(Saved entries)
:::::
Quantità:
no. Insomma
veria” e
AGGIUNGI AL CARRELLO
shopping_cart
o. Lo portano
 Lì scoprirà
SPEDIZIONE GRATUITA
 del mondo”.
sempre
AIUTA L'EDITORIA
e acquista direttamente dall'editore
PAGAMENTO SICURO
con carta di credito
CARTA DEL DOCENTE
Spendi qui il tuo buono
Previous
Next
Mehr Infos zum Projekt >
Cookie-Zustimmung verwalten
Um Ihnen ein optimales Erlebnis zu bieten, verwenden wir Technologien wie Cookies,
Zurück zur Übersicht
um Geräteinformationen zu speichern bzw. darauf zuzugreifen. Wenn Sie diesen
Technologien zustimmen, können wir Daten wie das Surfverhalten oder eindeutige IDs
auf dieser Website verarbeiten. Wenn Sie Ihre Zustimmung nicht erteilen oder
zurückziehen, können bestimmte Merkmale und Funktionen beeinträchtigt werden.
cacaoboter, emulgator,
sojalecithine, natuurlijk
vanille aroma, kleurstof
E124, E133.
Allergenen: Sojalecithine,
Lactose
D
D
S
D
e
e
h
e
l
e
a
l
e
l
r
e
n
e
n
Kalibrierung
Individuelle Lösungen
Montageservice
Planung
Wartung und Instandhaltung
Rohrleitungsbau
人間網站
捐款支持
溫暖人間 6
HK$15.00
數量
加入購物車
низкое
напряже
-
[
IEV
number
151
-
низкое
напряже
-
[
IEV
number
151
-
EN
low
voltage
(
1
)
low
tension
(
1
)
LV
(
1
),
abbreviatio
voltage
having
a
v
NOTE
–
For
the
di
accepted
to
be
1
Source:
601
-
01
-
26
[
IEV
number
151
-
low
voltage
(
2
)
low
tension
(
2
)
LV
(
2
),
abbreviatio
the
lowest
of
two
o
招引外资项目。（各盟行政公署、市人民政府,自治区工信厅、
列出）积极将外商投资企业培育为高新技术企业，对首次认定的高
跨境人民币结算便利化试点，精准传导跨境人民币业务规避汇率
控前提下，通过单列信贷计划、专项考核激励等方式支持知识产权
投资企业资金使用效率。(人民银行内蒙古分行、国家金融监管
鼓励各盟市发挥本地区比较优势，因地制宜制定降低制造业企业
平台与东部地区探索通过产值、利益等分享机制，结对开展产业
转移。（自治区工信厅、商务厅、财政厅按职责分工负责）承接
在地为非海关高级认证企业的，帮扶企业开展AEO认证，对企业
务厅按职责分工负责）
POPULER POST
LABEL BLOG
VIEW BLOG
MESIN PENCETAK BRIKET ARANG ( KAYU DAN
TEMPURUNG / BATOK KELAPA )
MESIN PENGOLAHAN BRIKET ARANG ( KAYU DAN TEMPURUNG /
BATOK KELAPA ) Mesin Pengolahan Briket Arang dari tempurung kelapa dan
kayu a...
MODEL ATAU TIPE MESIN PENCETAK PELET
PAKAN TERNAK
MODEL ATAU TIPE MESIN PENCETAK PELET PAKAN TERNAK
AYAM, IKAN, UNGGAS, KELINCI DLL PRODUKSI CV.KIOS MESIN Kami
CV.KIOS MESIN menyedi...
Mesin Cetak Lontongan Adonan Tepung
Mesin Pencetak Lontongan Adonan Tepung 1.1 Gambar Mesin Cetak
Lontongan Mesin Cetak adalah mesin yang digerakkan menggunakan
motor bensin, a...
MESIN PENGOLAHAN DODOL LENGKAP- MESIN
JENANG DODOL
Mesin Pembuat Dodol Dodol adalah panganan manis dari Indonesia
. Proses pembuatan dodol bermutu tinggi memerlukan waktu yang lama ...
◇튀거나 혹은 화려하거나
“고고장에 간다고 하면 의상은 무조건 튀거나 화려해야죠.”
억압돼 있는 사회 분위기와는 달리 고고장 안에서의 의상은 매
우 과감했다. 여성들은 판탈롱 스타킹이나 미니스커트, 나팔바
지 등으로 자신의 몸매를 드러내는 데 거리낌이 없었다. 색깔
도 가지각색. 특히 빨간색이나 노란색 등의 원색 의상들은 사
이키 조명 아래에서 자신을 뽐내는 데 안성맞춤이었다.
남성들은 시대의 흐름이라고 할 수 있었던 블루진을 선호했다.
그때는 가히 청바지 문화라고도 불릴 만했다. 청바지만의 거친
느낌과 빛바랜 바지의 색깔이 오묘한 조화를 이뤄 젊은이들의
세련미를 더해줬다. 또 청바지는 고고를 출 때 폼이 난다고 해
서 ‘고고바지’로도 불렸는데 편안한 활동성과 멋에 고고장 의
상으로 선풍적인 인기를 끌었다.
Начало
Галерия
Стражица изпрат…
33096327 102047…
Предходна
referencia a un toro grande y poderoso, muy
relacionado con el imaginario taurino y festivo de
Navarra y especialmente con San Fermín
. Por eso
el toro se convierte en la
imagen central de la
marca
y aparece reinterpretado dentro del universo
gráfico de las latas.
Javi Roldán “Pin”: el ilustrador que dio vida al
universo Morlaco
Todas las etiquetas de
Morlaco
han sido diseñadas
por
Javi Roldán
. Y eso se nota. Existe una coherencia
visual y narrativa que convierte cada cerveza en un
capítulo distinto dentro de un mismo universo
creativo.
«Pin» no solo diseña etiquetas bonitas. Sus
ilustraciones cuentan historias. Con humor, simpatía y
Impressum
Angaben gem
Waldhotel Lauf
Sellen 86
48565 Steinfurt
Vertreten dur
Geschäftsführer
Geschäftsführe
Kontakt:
:::::
YOUR OBJECTIVE:
Copy out the lines of the records above in which the string "universo" appears.

YOUR SOLUTION:
y aparece reinterpretado dentro del universo
universo Morlaco
capítulo distinto dentro de un mismo universo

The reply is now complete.